TO DO => Set the material down again exactly, line by line, skipping each picture.

COLLECTED DATA START

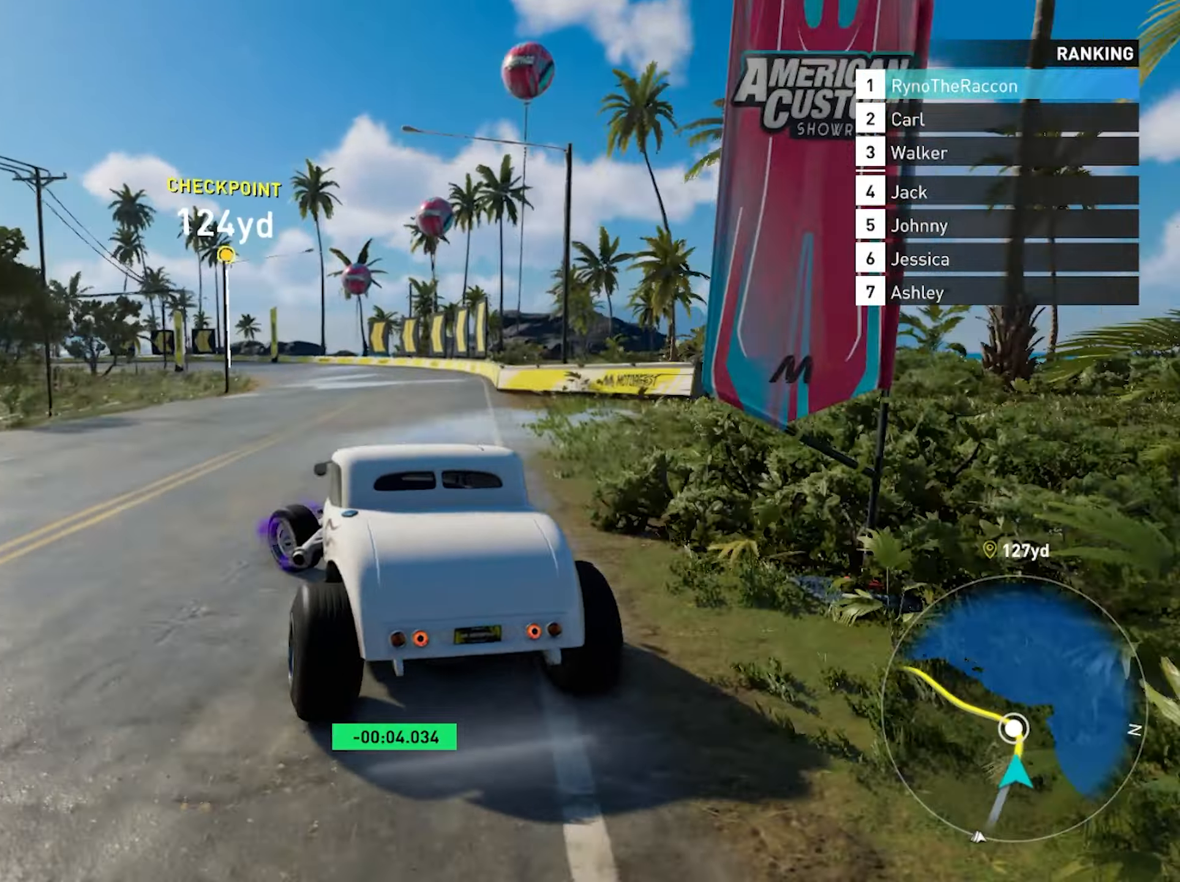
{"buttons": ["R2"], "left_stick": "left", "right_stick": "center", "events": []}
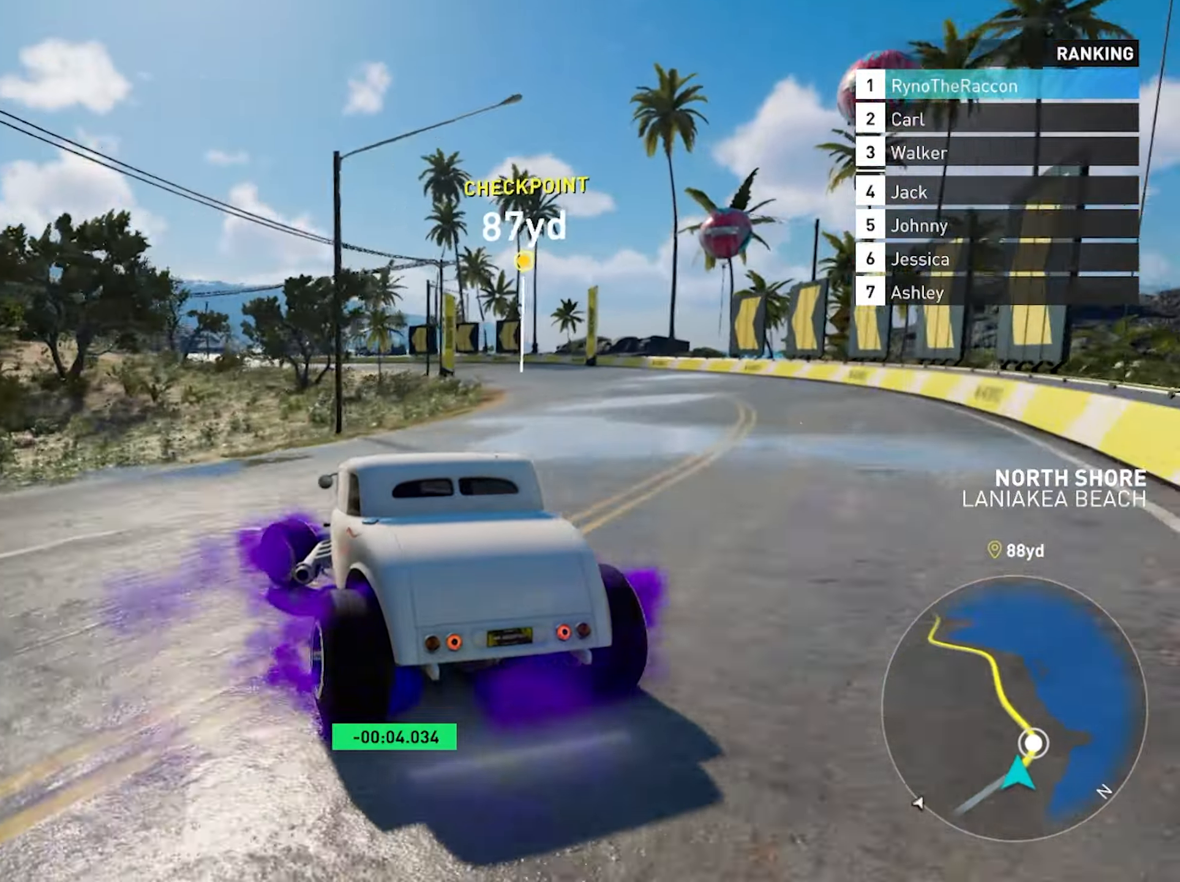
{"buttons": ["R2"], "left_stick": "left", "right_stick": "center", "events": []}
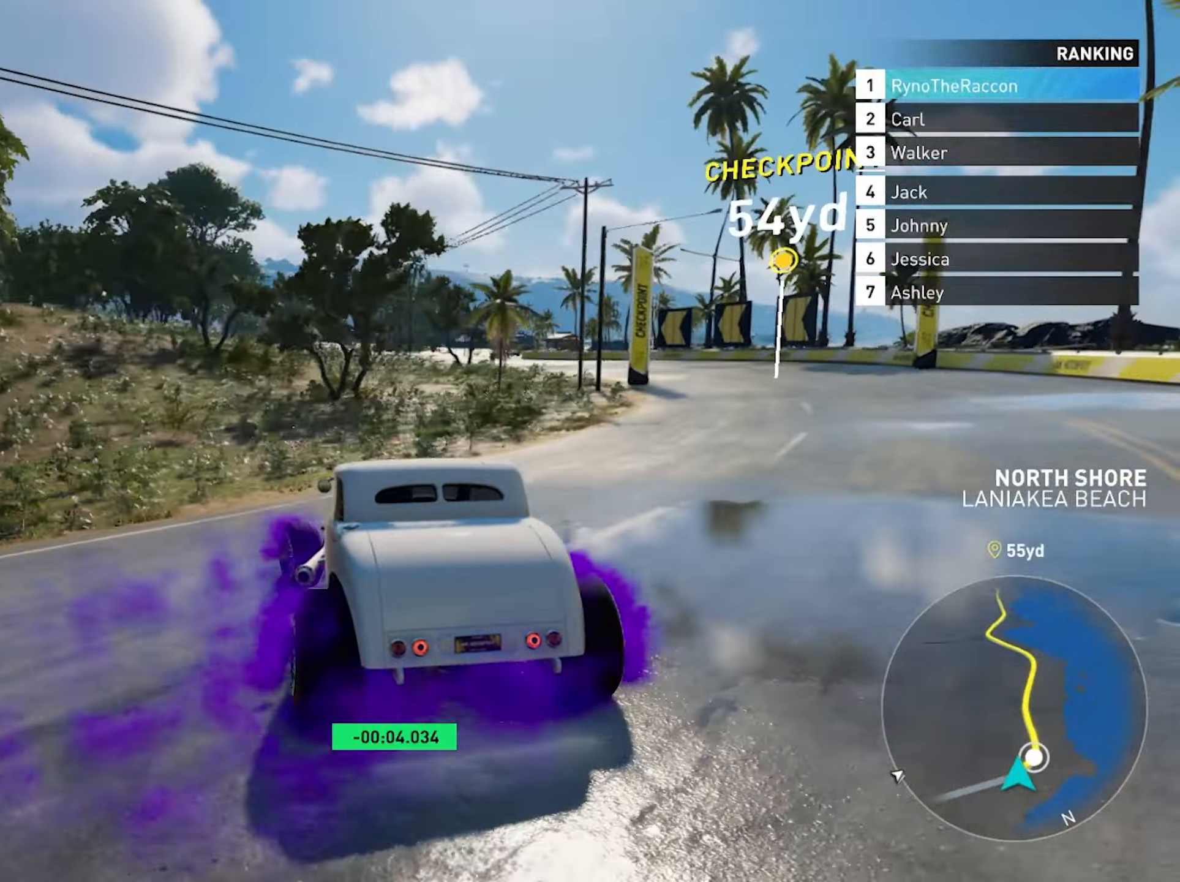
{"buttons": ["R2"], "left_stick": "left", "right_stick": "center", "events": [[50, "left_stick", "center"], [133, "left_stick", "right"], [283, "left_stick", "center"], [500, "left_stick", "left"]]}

COLLECTED DATA END

ANSWER TO THE EXERCISE =>
{"buttons": ["R2"], "left_stick": "left", "right_stick": "center", "events": []}
{"buttons": ["R2"], "left_stick": "left", "right_stick": "center", "events": []}
{"buttons": ["R2"], "left_stick": "left", "right_stick": "center", "events": [[50, "left_stick", "center"], [133, "left_stick", "right"], [283, "left_stick", "center"], [500, "left_stick", "left"]]}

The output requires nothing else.